Ron Paul is the only one of the whole lot of them who is willing to put himself out there and say that he is going to cut spending on government and fire people in DC. That takes a lot of balls, especially given the much needed approval of the mainstream media.

Lastly, Ron Paul is the grand unifier. What do Christian libertarians and homosexual atheists have in common with Ron Paul? How about blacks and white supremacists? Conspiracy theorists? They all share the same desire to make sure the government lets them run their lives. That is, they all want limited government that doesn't seek to shape their beliefs and lifestyles. He has support for a widespread variety of groups, although few and far between, because these are the last groups who believe in limit government. Modern conservatives do not believe in limited government, just that Republicans run things in DC, something that has been proven to be no different than Democrats running things, save a slight difference in taxation. What's more, you don't have to compromise your core values when it comes to morality because, for the most part, government remains neutral except in cases of life, liberty, and property and only when one or all of them are taken by another through force or fraud.

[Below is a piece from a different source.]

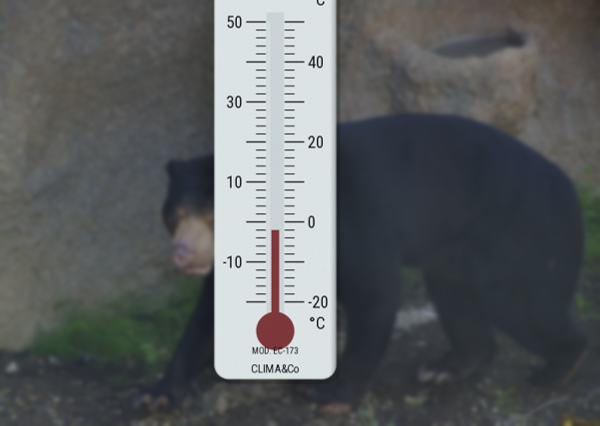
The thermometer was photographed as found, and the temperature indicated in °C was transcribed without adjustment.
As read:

Ron Paul understands that economic freedom leads to governmental freedom. The best way to spread the ideas of a Republic is to spread economic freedom. Look at what happened in South Korea. It was a repressive dictatorship for decades, but when that dictator toned down the managed economy of his country, the people's lives got better and they eventually overthrew their oppressors. The same almost happened in China in the early 90s, but failed. I do expect China to become a Republic is some form as the quality of living of middle-class Chinese goes up. When the Chinese finally realize that their government will not let them engage in true economic freedom, they will overthrow it in favor of one that will. The same happened to the United States back when we were colonies to the British. We had enough economic freedom to be prosperous for our time and when Great Britain tried to manage it, we rebelled and broke free.

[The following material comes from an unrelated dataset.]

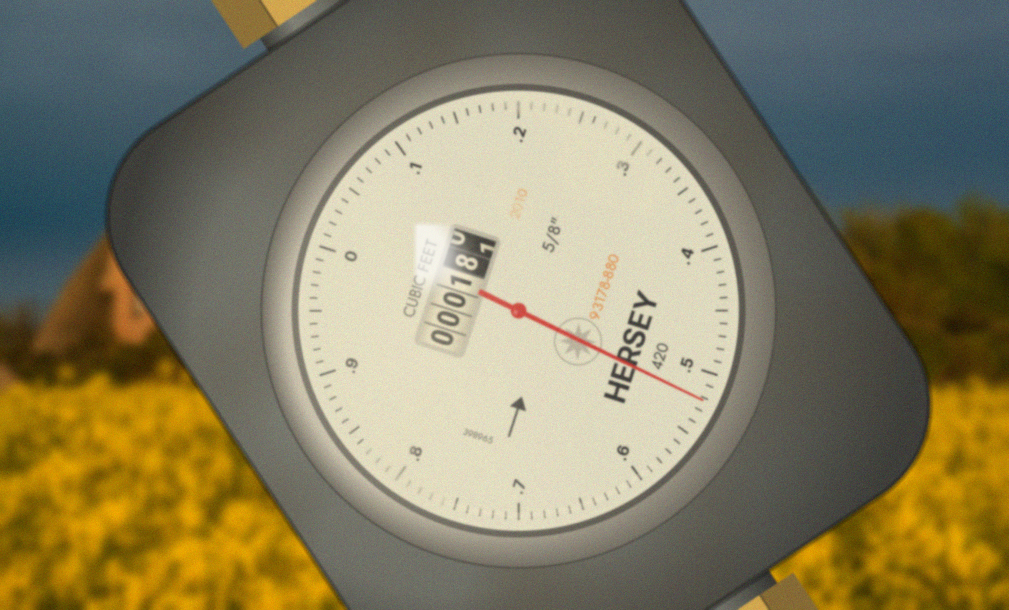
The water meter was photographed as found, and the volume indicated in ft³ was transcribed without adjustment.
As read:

But it came down to Ron Paul's foreign policy that contradicted my own. When Islamic radicals demonstrate a clear threat and constantly shout from whatever bunker they are in that they want to kill us, I want to kill them first. Ron Paul has advocated taking the troops out of Iraq and placing them on our borders. At first I was opposed to this. I thought that Iraq needed to be seen through. But now I think we are in a position to remove troops from Iraq completely and things will be fine there. The Iraqis, by and large, do not like tyranny anymore than we do (for the most part) now that they have tasted freedom. Two or three years ago, I would have said that we need to stay in Iraq, but now things have changed there for the better.

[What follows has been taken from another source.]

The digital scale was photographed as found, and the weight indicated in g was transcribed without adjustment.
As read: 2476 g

I think my main reason for support of Ron Paul is because of his support of limited government. I think this stance is more important than any war, since we are not engaged in total war with Islamic radicals. The oversized and overfunded government we are living under is a larger threat to freedom and prosperity than a couple of guys who will crash planes into some towers. If you don't see it that way, then that's OK. I used to believe that too. But the more I see how the government behaves and reacts, I know there are larger forces and threats out there than Islamic terrorism. What good is a defeated enemy when we have lost our property rights and all our communication is monitored by a computer system? What good is a defeated enemy when our sovereignty is spat upon by illegal aliens and the politicians who clearly support them? What good is democracy when the government can be whored out like Absalom did back in the days of Israel?

I tell you, these are things which we need to continually address. Otherwise, a subtle form of tyranny sets in and we won't even notice.